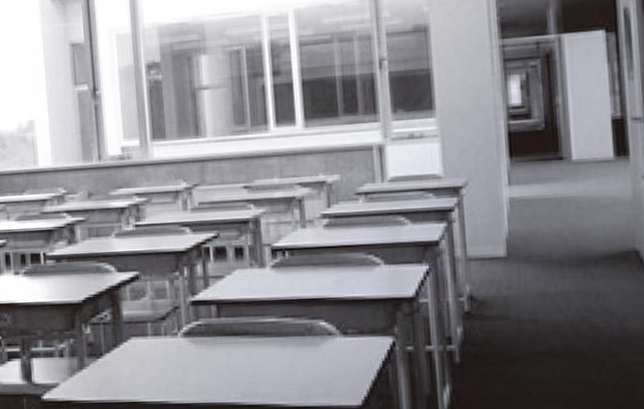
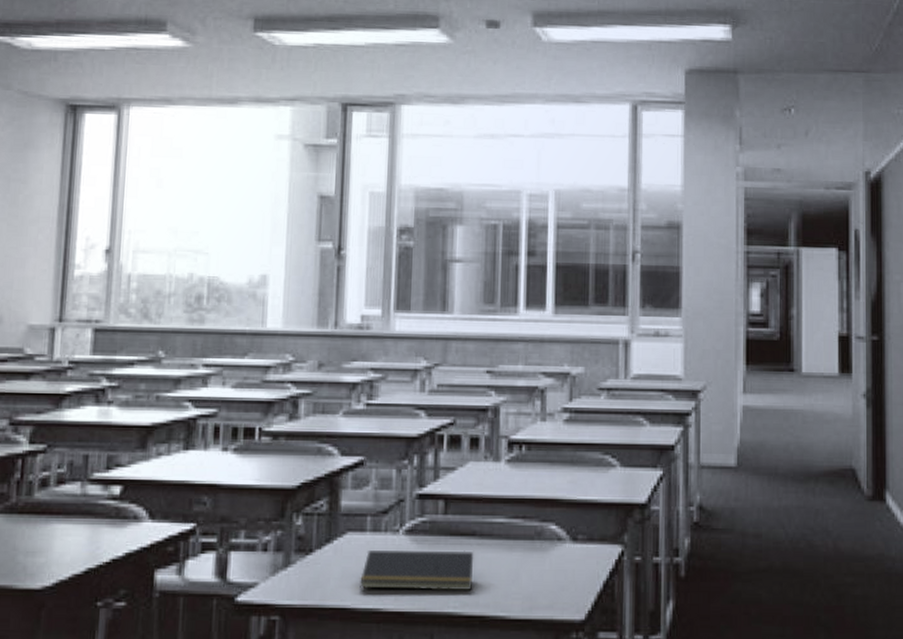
notepad: none [147,348,250,385] -> present [360,550,474,592]

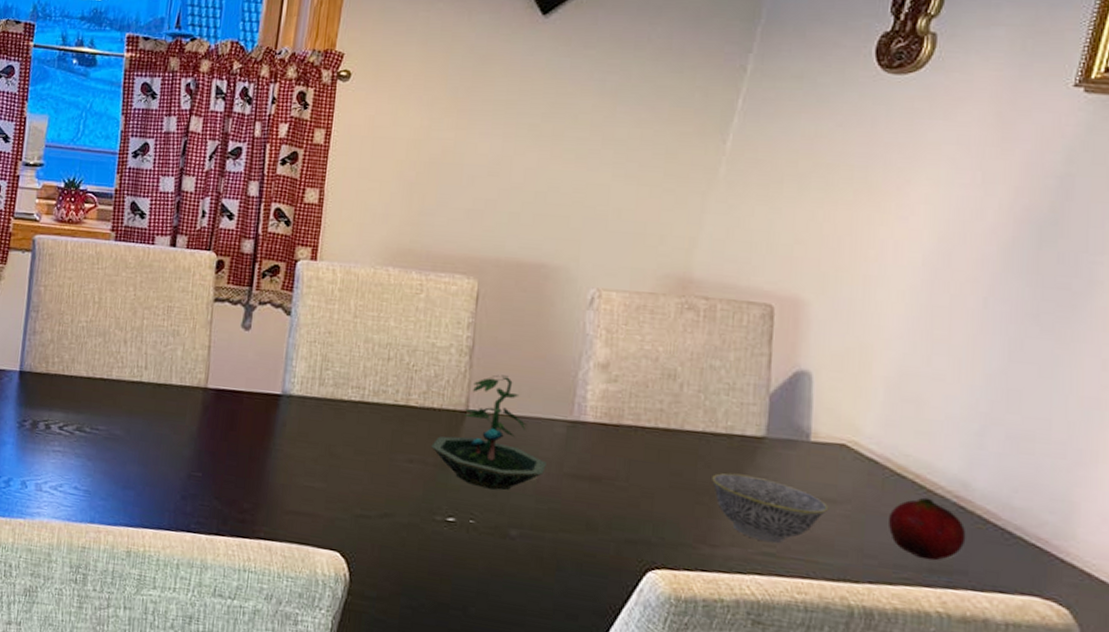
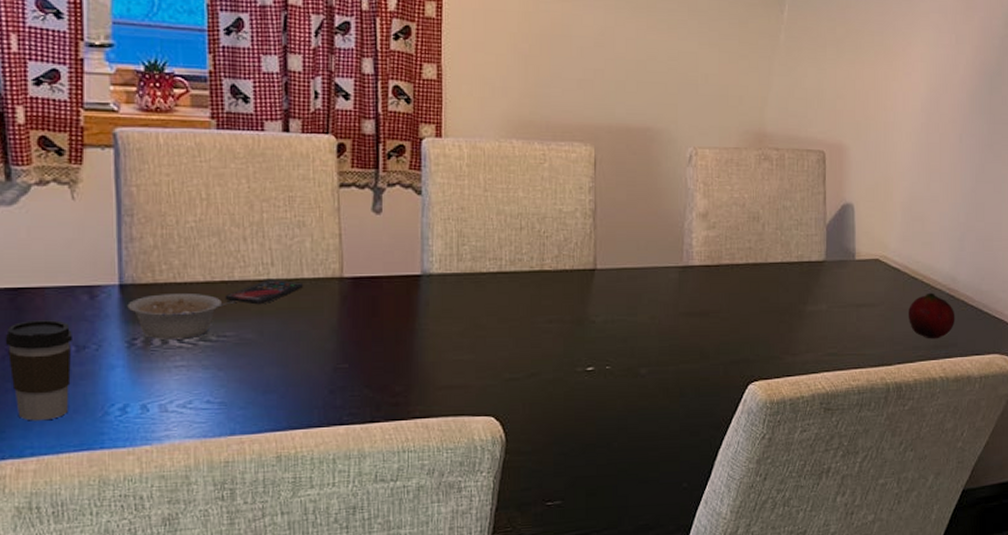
legume: none [23,383,112,427] -> present [127,294,237,339]
smartphone: none [101,381,170,405] -> present [225,279,303,305]
terrarium: present [431,374,546,491] -> none [567,232,665,336]
bowl: present [712,473,829,544] -> none [790,293,870,345]

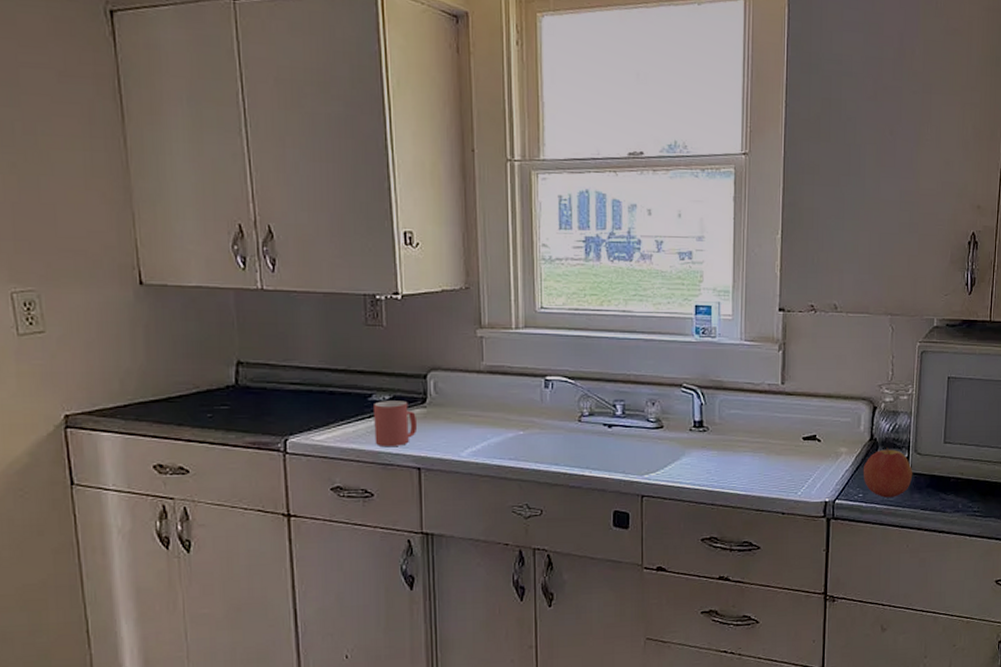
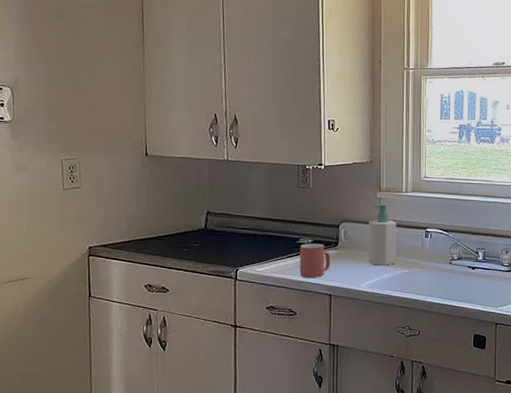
soap bottle: none [467,345,507,427] -> present [368,204,397,266]

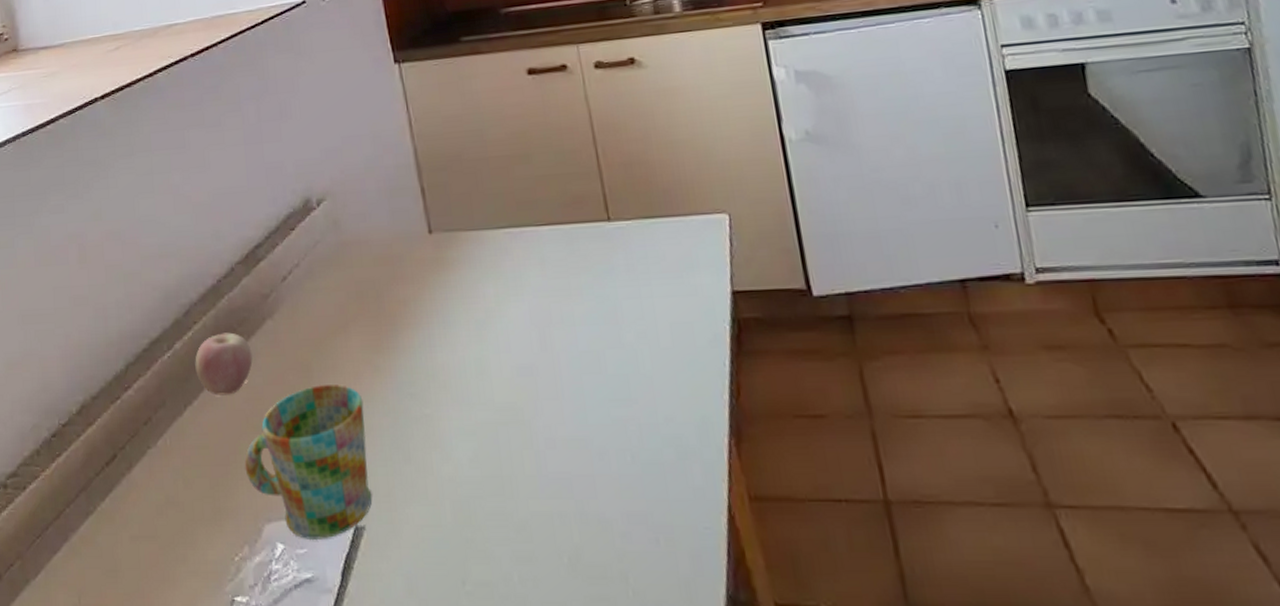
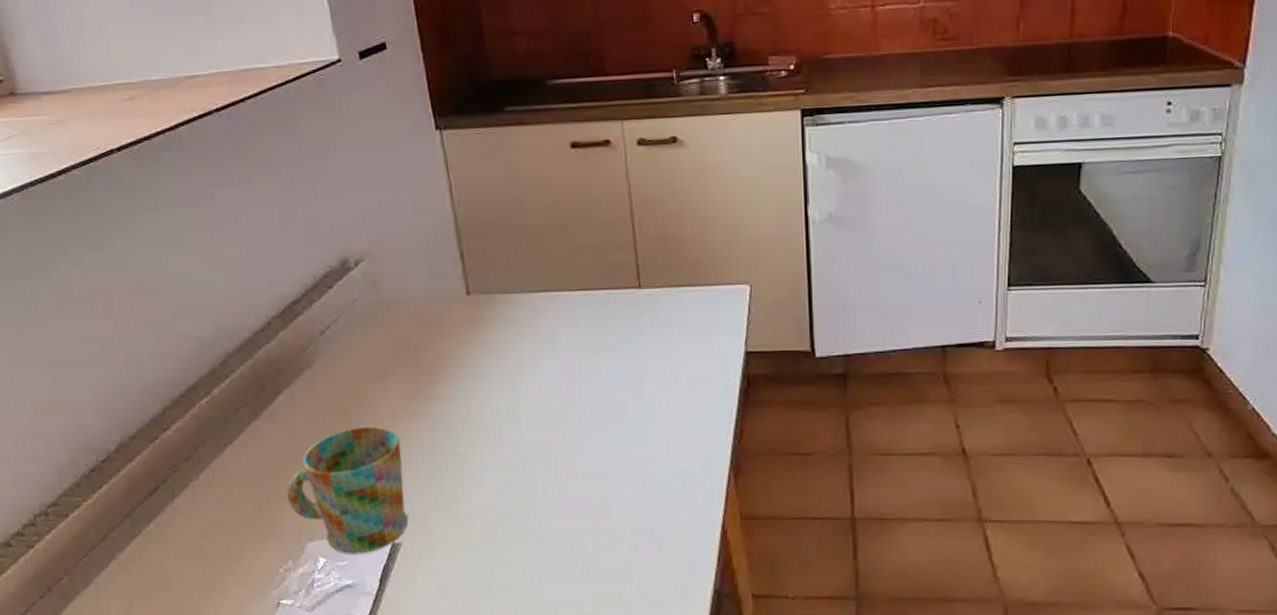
apple: present [195,332,253,396] -> none [233,380,292,436]

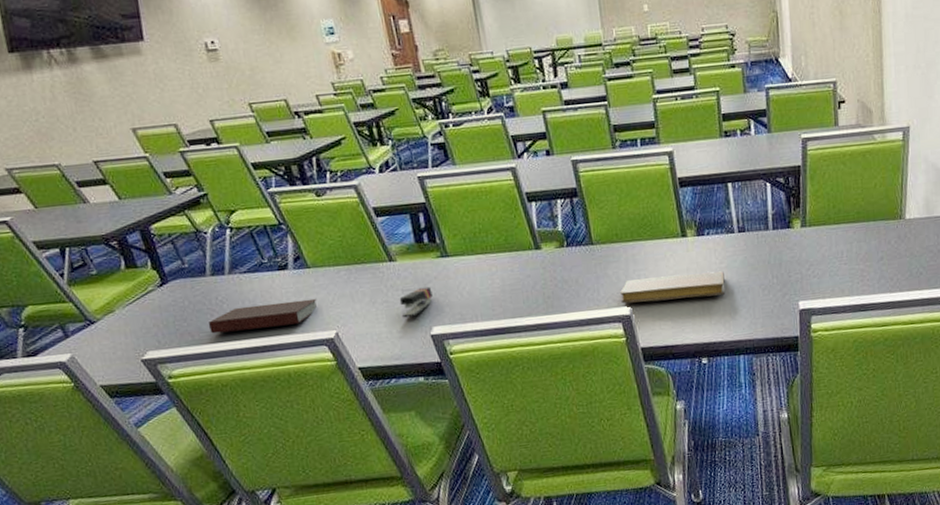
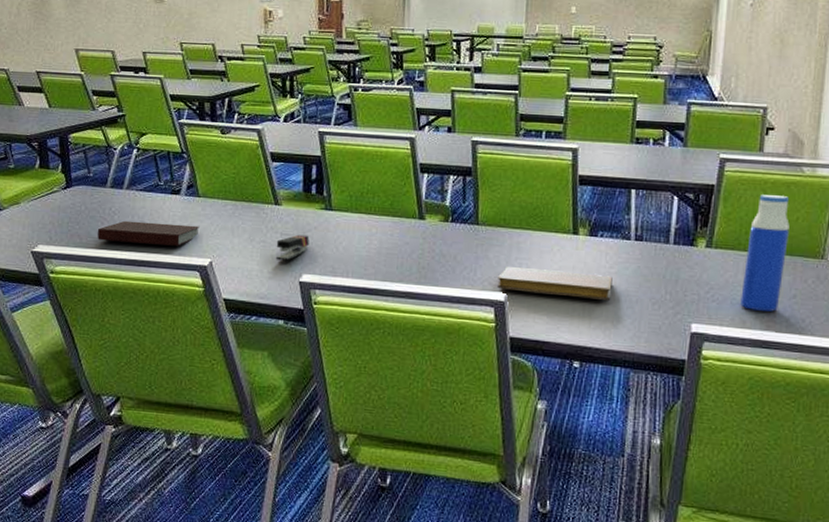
water bottle: none [836,165,871,279] -> present [740,195,790,312]

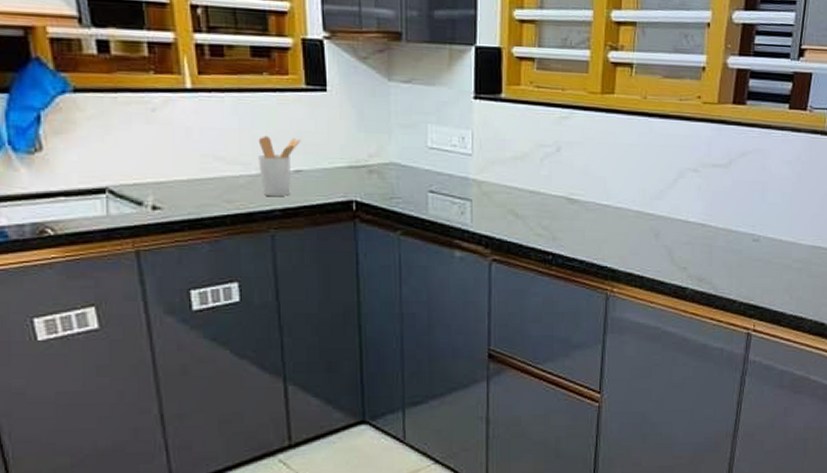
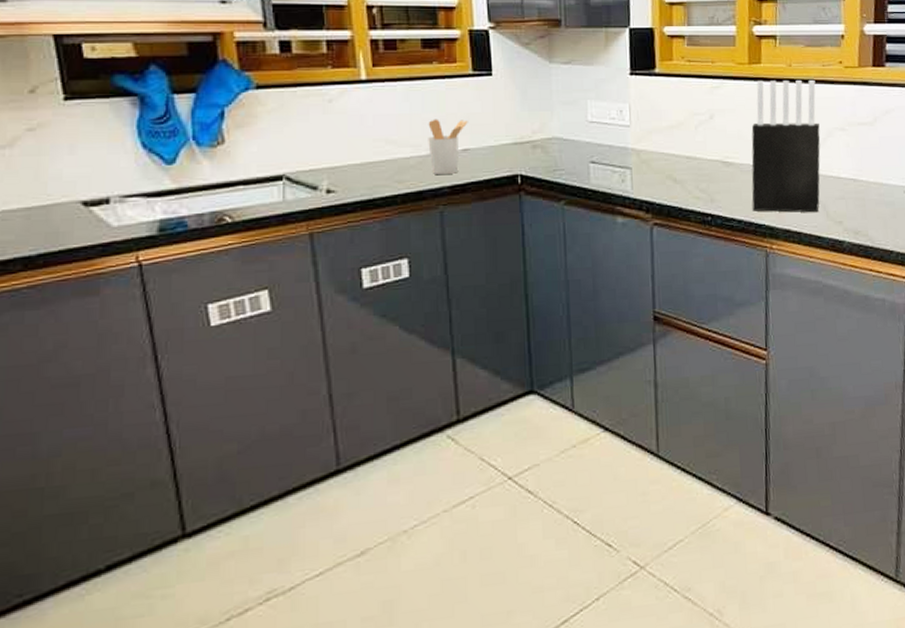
knife block: none [595,113,671,257] -> present [751,81,821,213]

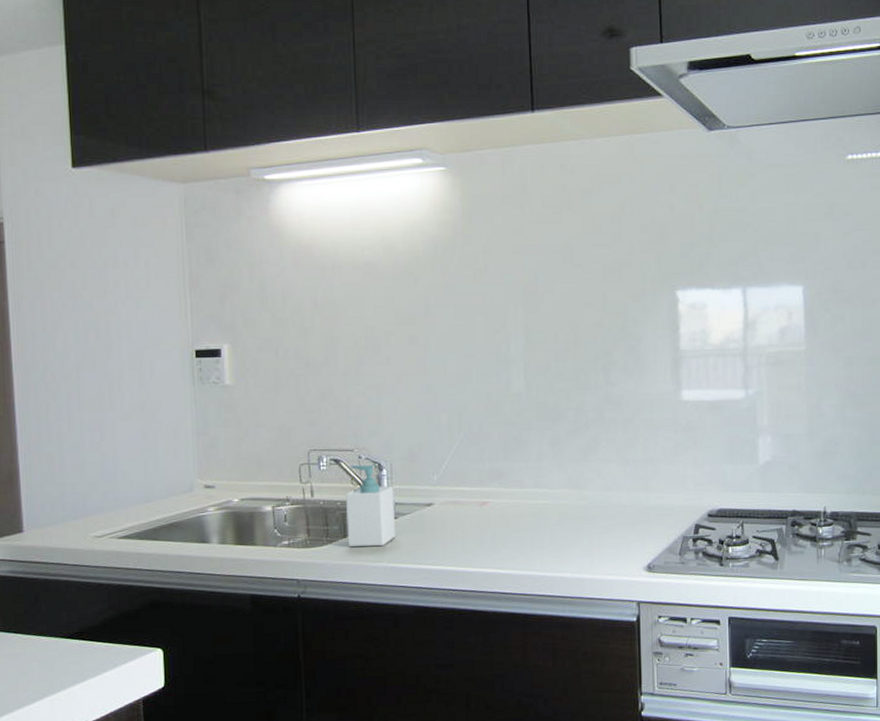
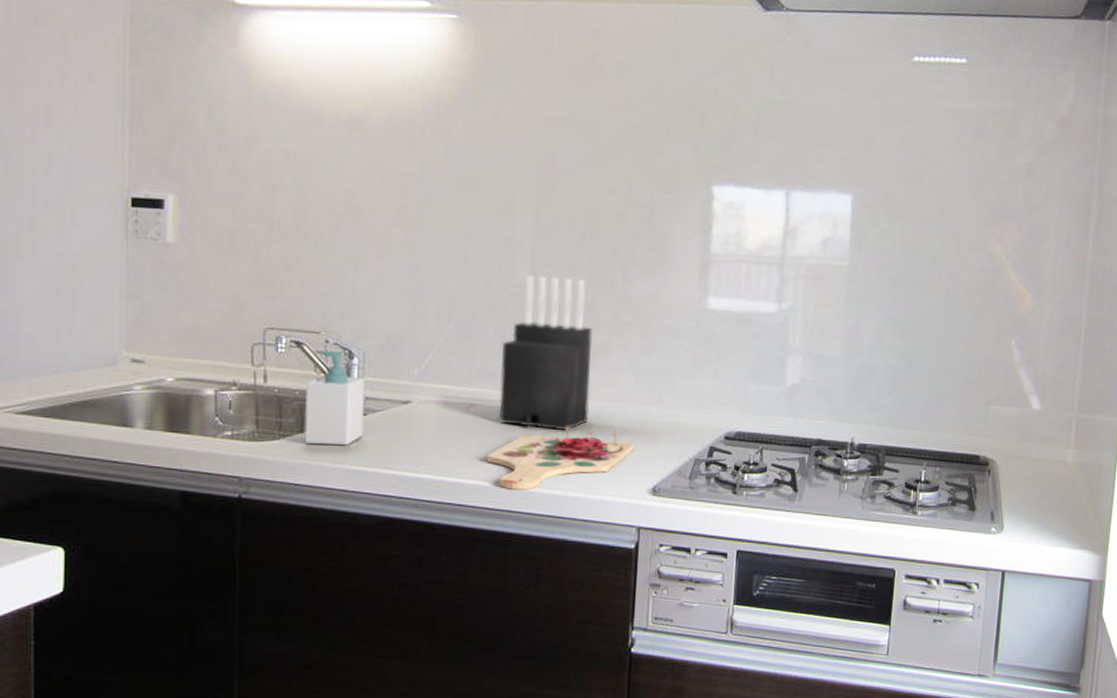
cutting board: none [501,515,628,575] -> present [486,426,634,490]
knife block: none [506,384,586,520] -> present [499,275,593,431]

====

__WHAT NEEDS TO BE DONE__. Output all the entries exactly, minus any pictures.

__WRITTEN RESPONSE__.
notepad: none [147,348,250,385] -> present [360,550,474,592]

legume: none [23,383,112,427] -> present [127,294,237,339]
smartphone: none [101,381,170,405] -> present [225,279,303,305]
terrarium: present [431,374,546,491] -> none [567,232,665,336]
bowl: present [712,473,829,544] -> none [790,293,870,345]

soap bottle: none [467,345,507,427] -> present [368,204,397,266]

apple: present [195,332,253,396] -> none [233,380,292,436]

water bottle: none [836,165,871,279] -> present [740,195,790,312]

knife block: none [595,113,671,257] -> present [751,81,821,213]

cutting board: none [501,515,628,575] -> present [486,426,634,490]
knife block: none [506,384,586,520] -> present [499,275,593,431]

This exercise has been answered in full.